From little things big green walls grow

I've questioned the value of 'green walls' at times (e.g. Blueprint for Living, Talking Plants on RN), but I've also made a few complementary remarks from time to time. In this post I want to focus on one building, One Central Park in Sydney, with its 150-metre-high vertical gardens designed by green-haired Patrick Blanc.

These green walls were promoted as the tallest in the world when installed a few years ago. The largest living wall in Europe was claimed by a power company in the UK, when it wrapped its car park in planters. A 7-storey green clad building destined for Brisbane will support a 489 square metre vertical garden that, it says, rival some of the biggest in the world.

All fine I guess but the cost of installing and maintaining these walls has been weighted up against their environmental and social benefits. Apart from the engineering needed to keep the plants where they are, there is the huge water budget needed unless you plant particularly wisely.

Anyway, we can judge them all over time. This is what that art installation on One Central Park looks like today (or at least in June when I took these pictures) about two years after its actual installation.

Yet...,the building itself looks pretty good still. It looks green and it looks like a greenish wall thanks not so much to the massive vertical gardens but to the plantings on the apartment terraces. I'm presuming the terrace gardens are part of fellow Parisian architect Jean Nouvell's concept and brief, although no doubt with some assistance from Mr Blanc.

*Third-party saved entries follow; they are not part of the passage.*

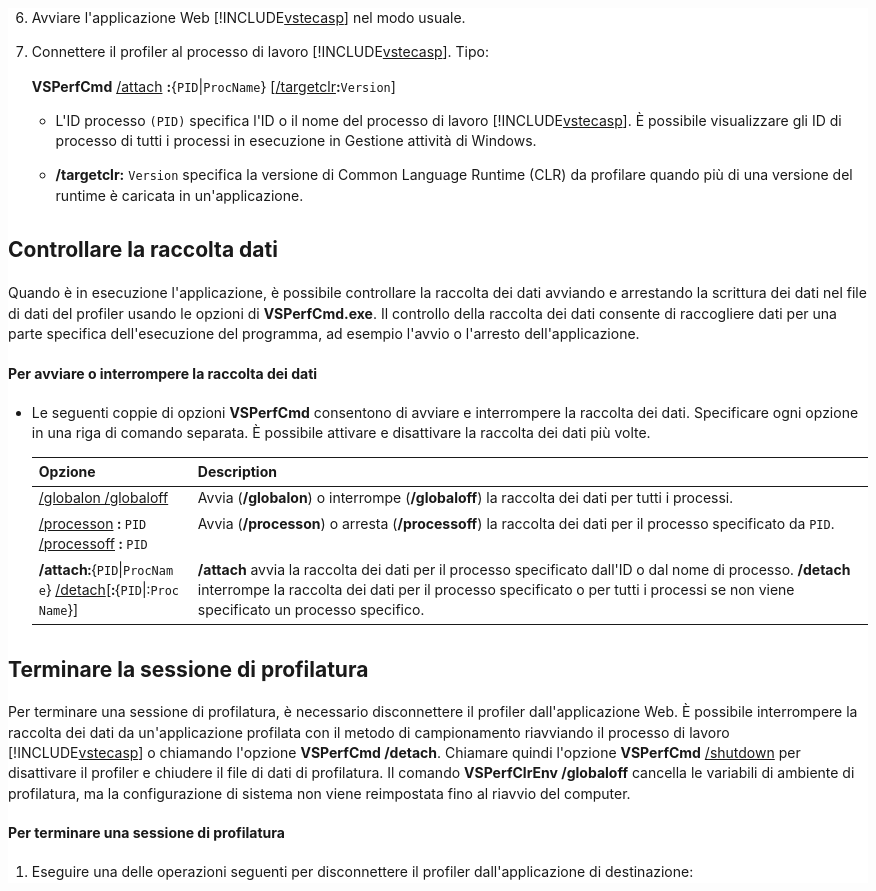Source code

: 
6. Avviare l'applicazione Web [!INCLUDE[vstecasp](../code-quality/includes/vstecasp_md.md)] nel modo usuale.  

7. Connettere il profiler al processo di lavoro [!INCLUDE[vstecasp](../code-quality/includes/vstecasp_md.md)]. Tipo:  

    **VSPerfCmd**  [/attach](../profiling/attach.md) **:**{`PID`&#124;`ProcName`} [[/targetclr](../profiling/targetclr.md)**:**`Version`]  

   - L'ID processo `(PID)` specifica l'ID o il nome del processo di lavoro [!INCLUDE[vstecasp](../code-quality/includes/vstecasp_md.md)]. È possibile visualizzare gli ID di processo di tutti i processi in esecuzione in Gestione attività di Windows.  

   - **/targetclr:** `Version` specifica la versione di Common Language Runtime (CLR) da profilare quando più di una versione del runtime è caricata in un'applicazione.  

## <a name="control-data-collection"></a>Controllare la raccolta dati  
 Quando è in esecuzione l'applicazione, è possibile controllare la raccolta dei dati avviando e arrestando la scrittura dei dati nel file di dati del profiler usando le opzioni di **VSPerfCmd.exe**. Il controllo della raccolta dei dati consente di raccogliere dati per una parte specifica dell'esecuzione del programma, ad esempio l'avvio o l'arresto dell'applicazione.  

#### <a name="to-start-and-stop-data-collection"></a>Per avviare o interrompere la raccolta dei dati  

-   Le seguenti coppie di opzioni **VSPerfCmd** consentono di avviare e interrompere la raccolta dei dati. Specificare ogni opzione in una riga di comando separata. È possibile attivare e disattivare la raccolta dei dati più volte.  

    |Opzione|Description|  
    |------------|-----------------|  
    |[/globalon /globaloff](../profiling/globalon-and-globaloff.md)|Avvia (**/globalon**) o interrompe (**/globaloff**) la raccolta dei dati per tutti i processi.|  
    |[/processon](../profiling/processon-and-processoff.md) **:** `PID` [/processoff](../profiling/processon-and-processoff.md) **:** `PID`|Avvia (**/processon**) o arresta (**/processoff**) la raccolta dei dati per il processo specificato da `PID`.|  
    |**/attach:**{`PID`&#124;`ProcName`} [/detach](../profiling/detach.md)[**:**{`PID`&#124;:`ProcName`}]|**/attach** avvia la raccolta dei dati per il processo specificato dall'ID o dal nome di processo. **/detach** interrompe la raccolta dei dati per il processo specificato o per tutti i processi se non viene specificato un processo specifico.|  

## <a name="end-the-profiling-session"></a>Terminare la sessione di profilatura  
 Per terminare una sessione di profilatura, è necessario disconnettere il profiler dall'applicazione Web. È possibile interrompere la raccolta dei dati da un'applicazione profilata con il metodo di campionamento riavviando il processo di lavoro [!INCLUDE[vstecasp](../code-quality/includes/vstecasp_md.md)] o chiamando l'opzione **VSPerfCmd /detach**. Chiamare quindi l'opzione **VSPerfCmd** [/shutdown](../profiling/shutdown.md) per disattivare il profiler e chiudere il file di dati di profilatura. Il comando **VSPerfClrEnv /globaloff** cancella le variabili di ambiente di profilatura, ma la configurazione di sistema non viene reimpostata fino al riavvio del computer.  

#### <a name="to-end-a-profiling-session"></a>Per terminare una sessione di profilatura  

1. Eseguire una delle operazioni seguenti per disconnettere il profiler dall'applicazione di destinazione:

The well proven way to green a wall is to plant something like Virginia (Parthenocissus quinquefolia) or Boston Ivy (Parthenocissus tricuspidata) against the wall, or 'espalier' (training/pruning a plant to grow flat against a wall) something. The Botany Building at the University of Melbourne has just planted a clutch of ginkgo which they are planning to espalier against the wall of the building facing their Systems Garden. On the front wall they already have Boston Ivy doing a fine job.

But this post is all about One Central Park, so here are a few more pictures that show off the successfully green bits of this striking and likable building, which to be fair includes some of the Blanc walls along with those botanical balconies.

Note: Landscape Architecture Magazine features the building and its garden in its July 2015 issue, with Carol Becker providing much more insight into the engineering and design behind the project.